Viviana’s story is a familiar one. In Mexico, two million households rely on fisheries for their livelihoods. And while men largely receive the credit as those doing the fishing, women play an outsized role in keeping the industry running smoothly – from mending equipment, to processing catch to billing, marketing and sales.
The contributions of women to Mexico’s fisheries could easily be the equivalent of a second working day, on top of primary employment and household responsibilities. Yet women are barely counted in official workforce tallies and face discrimination when it comes to fisheries decision-making, spaces that are traditionally dominated by men.

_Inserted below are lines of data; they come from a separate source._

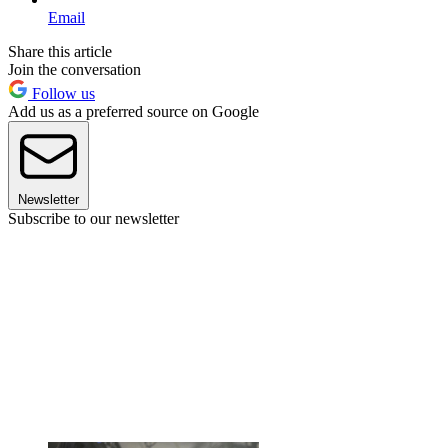
Email
Share this article
Join the conversation
Follow us
Add us as a preferred source on Google
Newsletter
Subscribe to our newsletter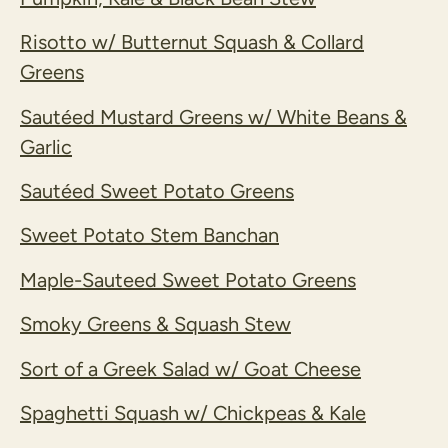
Risotto w/ Butternut Squash & Collard
Greens
Sautéed Mustard Greens w/ White Beans &
Garlic
Sautéed Sweet Potato Greens
Sweet Potato Stem Banchan
Maple-Sauteed Sweet Potato Greens
Smoky Greens & Squash Stew
Sort of a Greek Salad w/ Goat Cheese
Spaghetti Squash w/ Chickpeas & Kale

In Mexico, small-scale fishers organize themselves into cooperatives, and when a fisher dies, his cooperative membership – and voice in decision-making – is inherited by his sons, not his wife or daughters, even if they participate in the harvesting or processing of seafood products.
“Women are participants in this value chain, but sometimes they don’t even realize it,” says Neyra Solano, a gender equality specialist at Comunidad y Biodiversidad (COBI), a Walton Family Foundation grantee. “Our goal is to make their important role more visible, measure it, and make sure they are building social capital in the form of both compensation and participation in fishery decisions.”
For over two decades, COBI has collaborated with women and men in 34 Mexican fishing communities to create models of sustainability that can be expanded through Latin America and the Caribbean, and that recognize the inherent value that women play in the fishing economy.
It’s a mission that aligns closely with the foundation’s new Oceans strategy to support inclusive, sustainable fisheries, while also ensuring that fishing communities remain economically vibrant.
If we can include women and men equally in the decision-making, it will lead to a diversity of thought and ultimately make [fishing] communities more resilient.”
When it comes to sustainably managing fisheries in Mexico, women have proven ideal citizen scientists. Monitoring catch and boats can be done by women from the beach, in the company of children and between their other responsibilities.
The traditional role of women as caretakers, Neyra says, also extends to conservation efforts in these fisheries and in teaching the next generation more sustainable ways of managing their catch. “Men mainly participate in extraction, but women see the whole picture. If we can include women and men equally in decision-making, it will lead to a diversity of thought and ultimately make communities more resilient in the face of climate change and other concerns,” she says.
Advancing gender equality in a country where 92% of the recognized fishers are men will take time.
To get there, COBI is assembling a number of resources and initiatives. They recently completed the first comprehensive research detailing the inclusion of women in three key Mexican fisheries – spiny lobster, red lobster and pen shell – and offered recommendations on how to ensure that women’s roles in small-scale fisheries are visible, acknowledged and accounted for in official data.
They also have created community leadership programs in 16 different communities, educating fishers on women’s existing and potential contributions to thriving, sustainable fisheries. COBI is also working to map similar gender initiatives across Latin America, so that advocates can join forces for more systemic change in the region.
Through the work of COBI and other partners, the contributions of women to Mexico’s fisheries are rising to the surface, no longer obstructed by generations of traditionally gendered discrimination. The task at hand now is to ensure they have a seat at the decision-making table, to the benefit of communities and sustainable ecosystems everywhere.